Duke acquired the property in 1925 with the promise that the quarter acre of land including the graveyard would be preserved.

Read more about the graveyard.

 

Visit the Medical Center Archives

Personally, nothing chills my spine more than old medical instruments. Several will be on display today in Room 212E of the Medical Center Library & Archives today from 11 a.m. to 2 p.m. as part of the annual “It Came From the Archives!” event.
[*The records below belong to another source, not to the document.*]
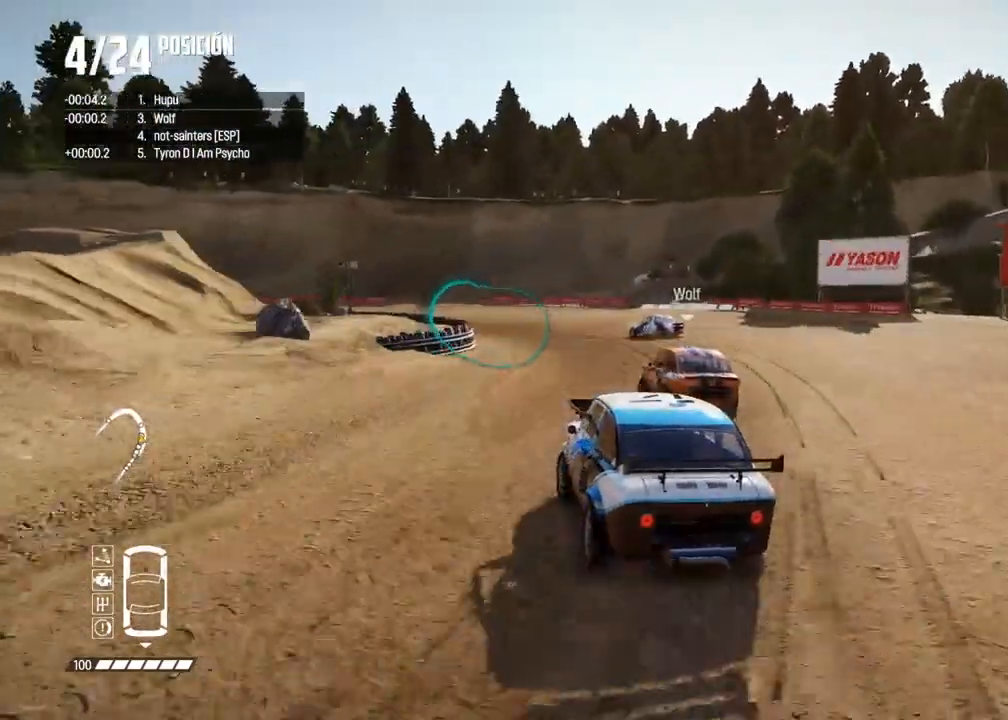
{"buttons": ["R2"], "left_stick": "left", "right_stick": "center", "events": [[100, "X", "up"], [133, "left_stick", "left"], [150, "right_stick", "center"], [217, "R2", "down"], [317, "R2", "up"], [383, "left_stick", "center"], [450, "R2", "down"], [450, "left_stick", "left"]]}
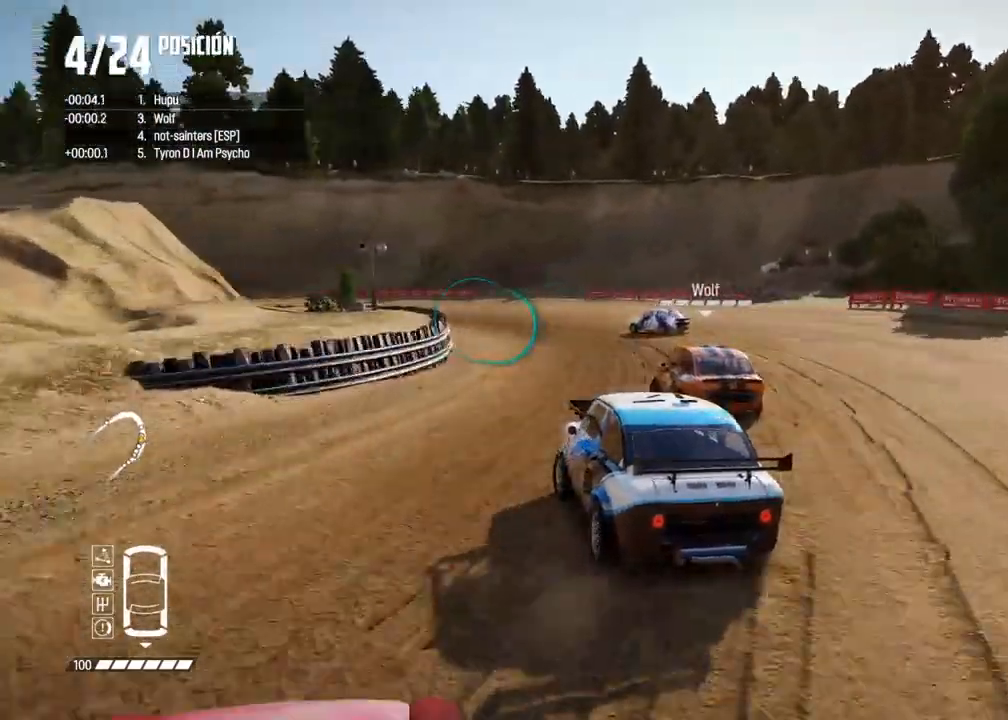
{"buttons": ["R2"], "left_stick": "left", "right_stick": "center", "events": [[100, "left_stick", "center"], [200, "left_stick", "left"], [300, "left_stick", "center"], [467, "left_stick", "left"]]}
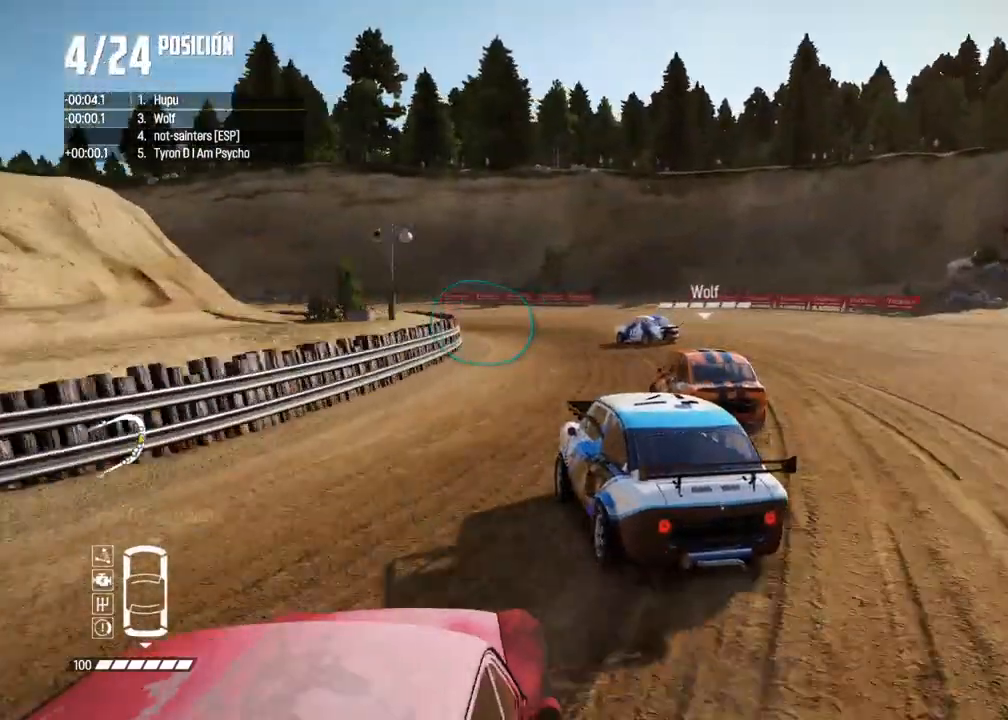
{"buttons": ["R2"], "left_stick": "left", "right_stick": "center", "events": [[100, "left_stick", "center"], [383, "left_stick", "left"]]}
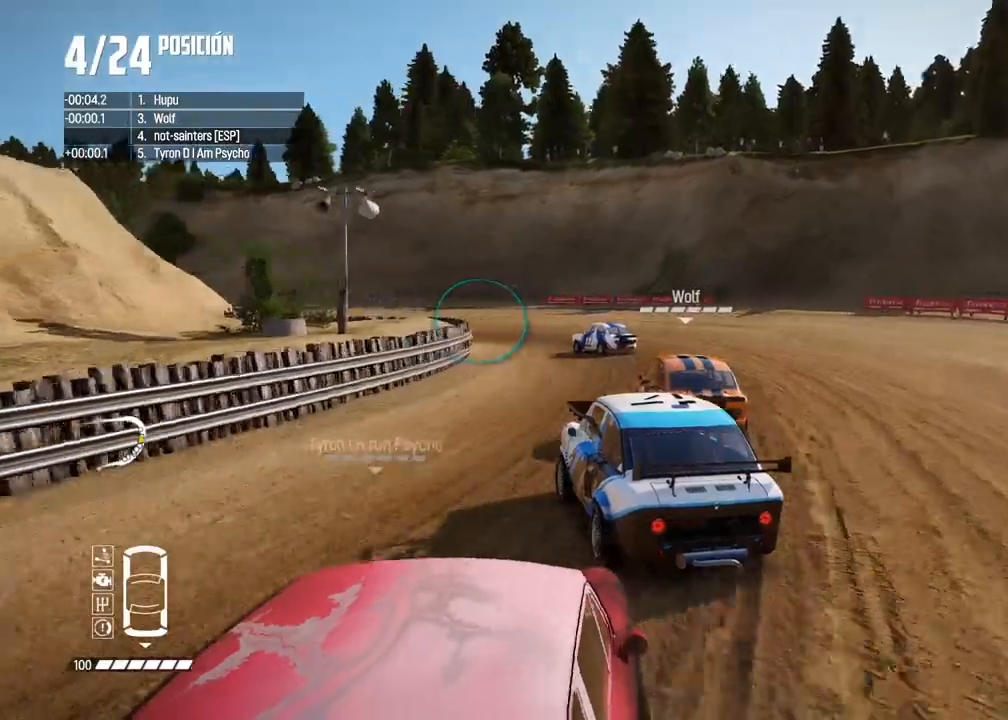
{"buttons": ["R2"], "left_stick": "left", "right_stick": "center", "events": [[67, "left_stick", "center"], [217, "left_stick", "left"], [400, "left_stick", "center"], [483, "left_stick", "left"]]}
Some of the old bonecutters have lost their edge to age and use, but to modern eyes, they don’t look like they were ever sharp enough to be effective. If instruments don’t turn you cold, there also will be some unusual medical anatomy books that will unnerve.

 

Go to the All Hallow’s Eve Service

Halloween started as a way for the Christian church to continue communion with the Saints and the recently deceased, leading to All Saints' Day. The early church followed the Jewish custom that a new day began at sundown; thus feasts and festivals of the church were observed beginning on the night before. The night before All Saints' (or All Hallows') became known as All Hallows' Eve, or Halloween. The Chapel celebrates All Hallows' Eve with the Choral Vespers Ensemble leading a candlelight worship service at 10:30 p.m.